Parahnya, yang digugat adalah nama-nama warga yang sudah meninggal dunia. Selain itu, sebanyak 62 KK yang kini rumahnya sudah digusur justru, tidak masuk pada item nama-nama yang masuk menjadi obyek gugatanya.

“Tercatat dari sebanyak 57 KK yang digugat Ratna Sari Dewi, ada sekitar 27 KK sudah keluar dari wilayah setempat pada tahun 2008 lalu. Inilah dasar warga bertahan (62 KK), karena memang semua obyek gugatannya kabur,” tegas Anang Husni.

“Contohnya, kakeknya Aril ini, almarhum sudah ada disini sebelum Indonesia merdeka, malah di gugat. Padahal, dia punya surat-surat kepemilikan. Dan cantolan warga ada pada kakeknya si Aril,” sambung dia.

Anang mengherakan, sejak sidang pertama, penggugat selalu kalah hingga pengadilan tinggi. Namun saat kasasi Mahkamah Agung malah dimenangkan. Oleh karena itu, ia menduga MA telah mengungkapkan kebenaran secara keliru.

Mengingat, kata dia, surat masyarakat terkait permintaan salinan putusan juga tidak pernah diberikan salinannya secara lengkap hingga kini.

“Keadilan macam apa ini di Indonesia, wajar kalau kita sebut ada kesalahan hukum. Sekali lagi, masyarakat akan terus melakukan keadilan hukum sesuai kemampuan mereka. Apalagi, putusan di MA terkait kasus ini kita buka website yang memenangkan si penggugat justru tidak pernah dilampirkan sejak tahun tahun 2016 lalu hingga kini,” tandas Anang.

“Jika sampai tempat peribadatan warga berupa Musholla juga dihancurkan, maka jangan salahkan kami jika kita akan melakukan jihad. Apalagi, seluruh harta benda juga sudah dirusakkan oleh alat berat bersama rumah-rumah warga,” sambungnya.

Dalam pembacaan putusan eksekusi tertanggal 7 September 2014, hadir ketua panitera dan tim, Camat Ampenan, polisi, TNI, hingga warga RT 08 Lingkungan Pondok Prasi. Kabag Ops Polres Mataram Kompol Taufik meminta warga setempat agar mengangkat semua barang-barang yang masih ada di dalam rumahnya masing-masing.

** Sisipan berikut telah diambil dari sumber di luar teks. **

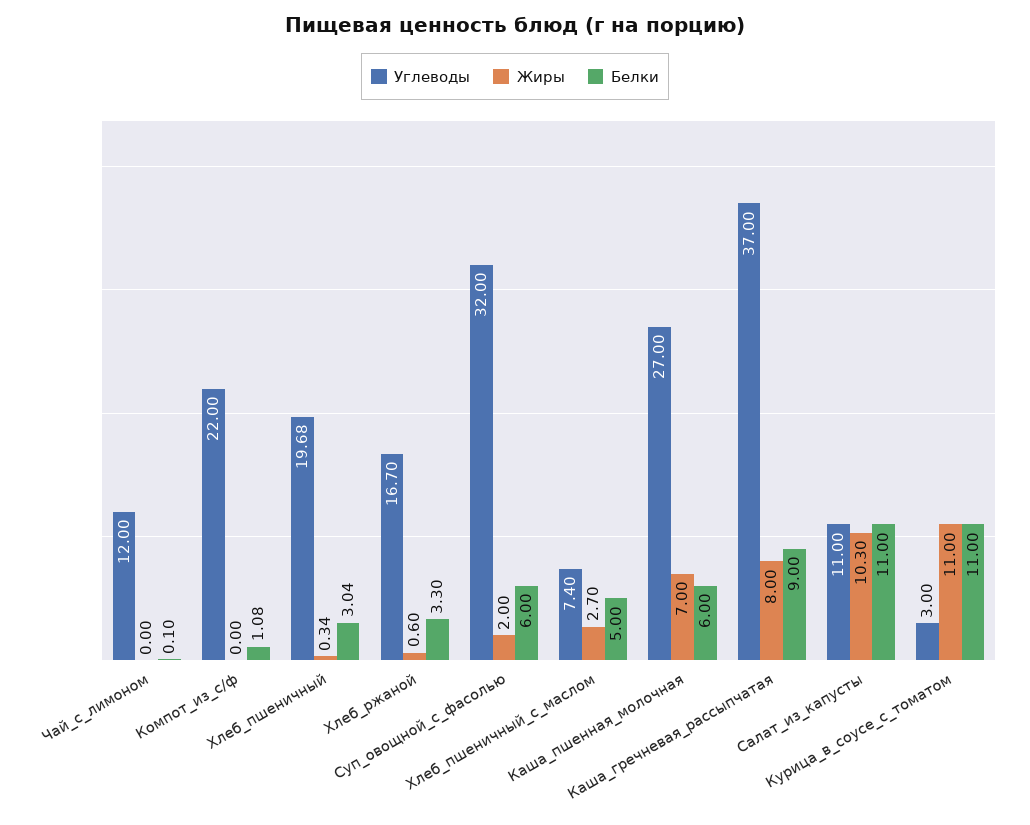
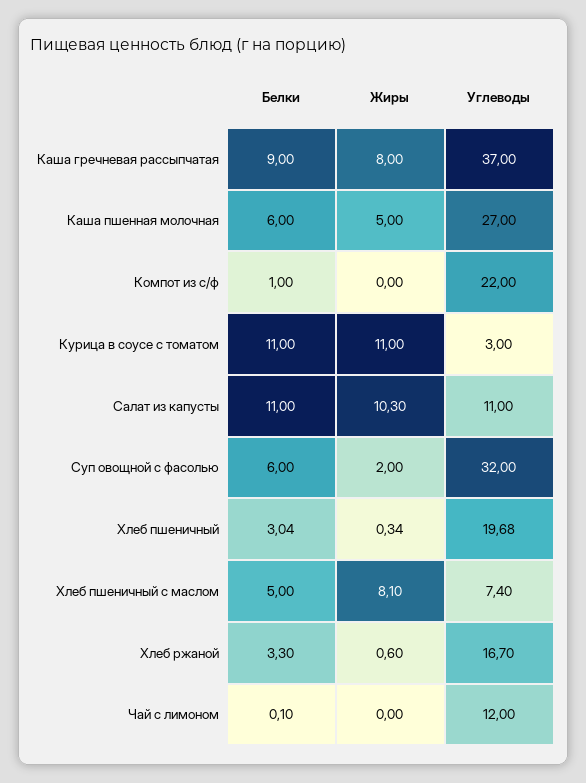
Белки, Компот_из_с/ф: 1.08 -> 1
Жиры, Хлеб_пшеничный_с_маслом: 2.7 -> 8.1
Жиры, Каша_пшенная_молочная: 7 -> 5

Mengingat, proses eksekusi ini sudah ingkrah merujuk putusan Mahkamah Agung RI Nomor 1638 K/Pdt/2010 tanggal 25 Februari 2011 yang membatalkan putusan Pengadilan Tinggi Mataram Nomor 140/PDT/2009/PTMTR tanggal 10 Desember 2009 dan Putusan Pengadilan Negeri Mataram Nomor 73/Pdt.G/2008/PNMtr tertanggal 6 Mei tahun 2009.

“Karena ini keputusan sudah ingkrah dan lebih dari 3 hari sebenarnya waktu penundaan namun kita sudah tolerensi berhari-hari. Jadi, marilah kita taat hukum. Insya Allah, aparat kepolisian akan melaksanakan eksekusi dengan humanis agar tidak ada hal-hal yang tidak di inginkan,” tandas Taufik.

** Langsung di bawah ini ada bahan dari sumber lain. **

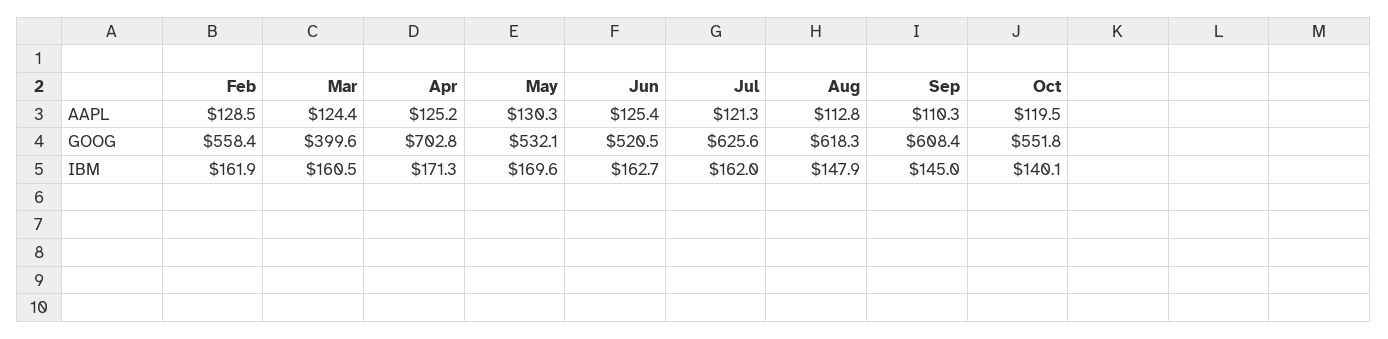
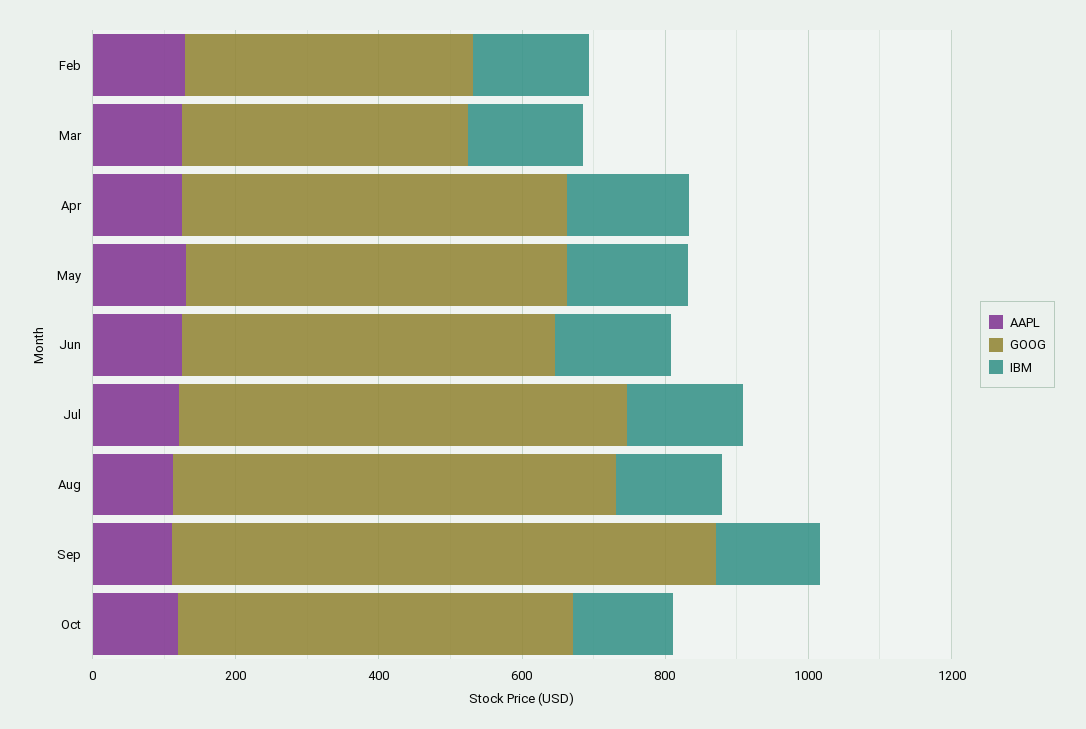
GOOG, Feb: 558.4 -> 400
GOOG, Apr: 702.8 -> 550
GOOG, Sep: 608.4 -> 750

“Ingat, kami selaku aparat keamanan bersama pihak pengadilan melaksanakan perintah negara dan UU. Sehingga, jika ada yang melakukan perlawanan setelah kita berikan toleransi, maka siap-siap akan kami tindak tegas,” sambungnya.

Hingga berita ini diturunkan pada pukul 16.00 Wita, proses eksekusi menggunakan alat berat masih berlangsung. Sementara, warga yang rumahnya belum di ekseksi terlihat tengah berkemas-kemas mengambil barang-barang milik mereka. RUL.